Supplied material »
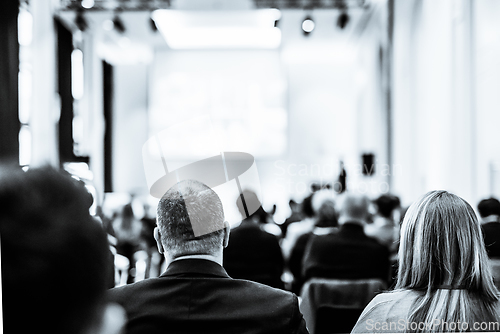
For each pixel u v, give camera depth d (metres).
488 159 4.16
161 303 0.96
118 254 3.48
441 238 1.00
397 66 6.62
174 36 8.26
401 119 6.44
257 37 8.08
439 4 5.13
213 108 8.04
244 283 1.01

Exercise » Restate, word for word, all of the material above, leaving out the images.

Written answer »
For each pixel u v, give camera depth d (metres).
488 159 4.16
161 303 0.96
118 254 3.48
441 238 1.00
397 66 6.62
174 36 8.26
401 119 6.44
257 37 8.08
439 4 5.13
213 108 8.04
244 283 1.01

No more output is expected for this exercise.